Many projects have examined the problem of finding array alignments (what we call data orientations and displacements) for data parallel programs[8,11,21,30,35]. These approaches focus on element-wise array operations, and try to eliminate the communication between consecutive loops.
Li and Chen prove the problem of finding optimal orientations NP-complete, and have developed a heuristic solution which is used to implement their functional language Crystal on message-passing machines. In contrast to these approaches, our model supports loop nests containing both parallel and sequential loops and general affine array index functions. These approaches all optimize for a fixed degree of parallelism, whereas we make explicit decisions about which loops are run in parallel.
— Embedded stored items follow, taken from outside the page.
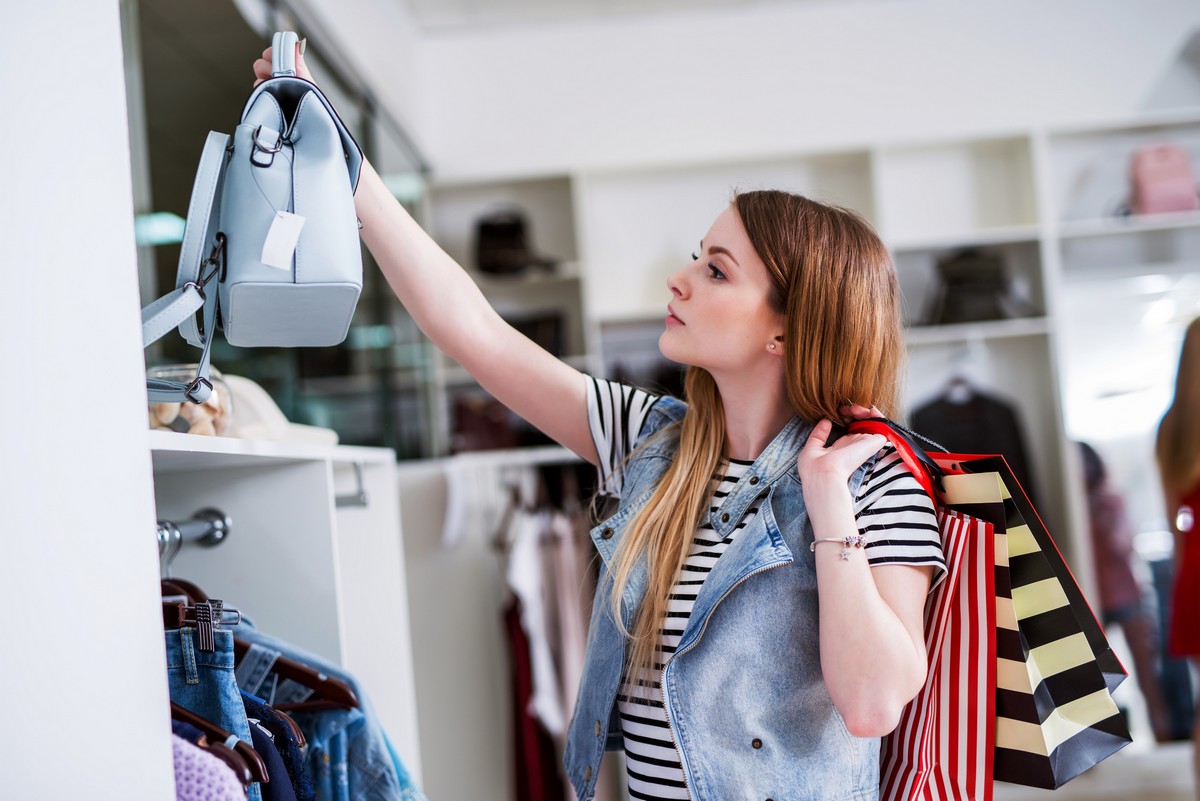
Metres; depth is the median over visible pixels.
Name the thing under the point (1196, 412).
person
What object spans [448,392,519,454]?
handbag
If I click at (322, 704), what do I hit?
wooden hanger
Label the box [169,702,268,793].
wooden hanger
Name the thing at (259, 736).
garment
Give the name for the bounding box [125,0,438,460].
mirror
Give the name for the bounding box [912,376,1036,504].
black jacket
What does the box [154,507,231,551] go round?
clothes rail
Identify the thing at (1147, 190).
pink backpack
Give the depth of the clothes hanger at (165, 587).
1.80 m
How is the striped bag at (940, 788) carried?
hanging from the woman at (661, 519)
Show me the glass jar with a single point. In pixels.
(189, 407)
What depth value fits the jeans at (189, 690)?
1.79 m
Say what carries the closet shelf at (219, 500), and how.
attached to the left wall at (158, 636)
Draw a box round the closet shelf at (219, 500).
[143,430,420,798]
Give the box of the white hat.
[217,374,341,445]
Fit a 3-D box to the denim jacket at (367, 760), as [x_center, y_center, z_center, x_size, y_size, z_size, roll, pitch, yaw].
[-0.432,0.590,2.176,0.463,0.617,0.226,-4,-3,2]
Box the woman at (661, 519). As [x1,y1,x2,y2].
[256,32,958,800]
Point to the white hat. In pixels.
(271, 405)
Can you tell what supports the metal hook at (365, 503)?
attached to the closet shelf at (219, 500)
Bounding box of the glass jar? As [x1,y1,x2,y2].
[146,366,234,434]
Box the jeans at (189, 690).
[161,617,262,800]
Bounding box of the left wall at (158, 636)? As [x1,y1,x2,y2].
[0,0,174,798]
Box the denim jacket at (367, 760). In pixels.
[225,621,422,800]
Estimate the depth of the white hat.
2.34 m
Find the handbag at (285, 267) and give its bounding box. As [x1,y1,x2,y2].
[135,30,362,400]
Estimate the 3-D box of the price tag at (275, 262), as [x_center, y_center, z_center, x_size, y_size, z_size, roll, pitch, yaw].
[-0.360,-0.183,1.890,0.040,0.064,0.032,-4,-3,2]
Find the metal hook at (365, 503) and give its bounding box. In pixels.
[335,460,368,509]
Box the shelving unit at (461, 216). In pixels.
[415,122,1199,748]
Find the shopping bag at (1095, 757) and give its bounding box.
[935,451,1133,790]
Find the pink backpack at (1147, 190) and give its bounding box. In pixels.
[1125,142,1198,216]
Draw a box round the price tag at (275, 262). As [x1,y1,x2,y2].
[259,210,304,269]
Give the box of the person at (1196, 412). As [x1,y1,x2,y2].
[1156,320,1199,800]
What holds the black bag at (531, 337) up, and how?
in the shelving unit at (461, 216)
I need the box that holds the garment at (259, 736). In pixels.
[243,695,311,800]
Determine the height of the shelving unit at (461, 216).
2.277 m
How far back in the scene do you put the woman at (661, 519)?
2.13 m
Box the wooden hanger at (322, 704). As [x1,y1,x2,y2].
[232,635,356,712]
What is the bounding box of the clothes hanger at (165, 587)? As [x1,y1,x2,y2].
[161,578,241,650]
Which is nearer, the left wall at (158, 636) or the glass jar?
the left wall at (158, 636)
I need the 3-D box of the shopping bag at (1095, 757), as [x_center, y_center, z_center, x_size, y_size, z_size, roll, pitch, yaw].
[0.532,0.271,2.262,0.143,0.466,0.345,-2,-4,-29]
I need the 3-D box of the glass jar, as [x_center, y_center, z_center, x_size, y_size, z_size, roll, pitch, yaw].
[-0.545,0.012,2.169,0.143,0.104,0.146,-4,-3,2]
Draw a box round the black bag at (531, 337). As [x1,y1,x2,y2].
[502,310,564,357]
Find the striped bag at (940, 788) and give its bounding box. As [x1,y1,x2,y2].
[841,419,1001,800]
Several researchers have developed data decomposition algorithms based on searching through a fixed set of possible decompositions. Gupta and Banerjee have developed an algorithm for automatically finding a static data decomposition. Their approach is based on an exhaustive search through various possible decompositions using a system of cost estimates. Carle et. al. have developed an interactive tool, as part of the Fortran D project, that finds data decompositions within and across phases of a procedure. Data can be remapped dynamically between phases. Their approach uses a static performance estimator to select the best decompositions among a fixed set of choices. In comparison, our algorithm avoids expensive searches by systematically calculating the decompositions. As a result of our mathematical model, we are able to derive decompositions that take into account pipeline communication within loop nests and data reorganization communication across loop nests.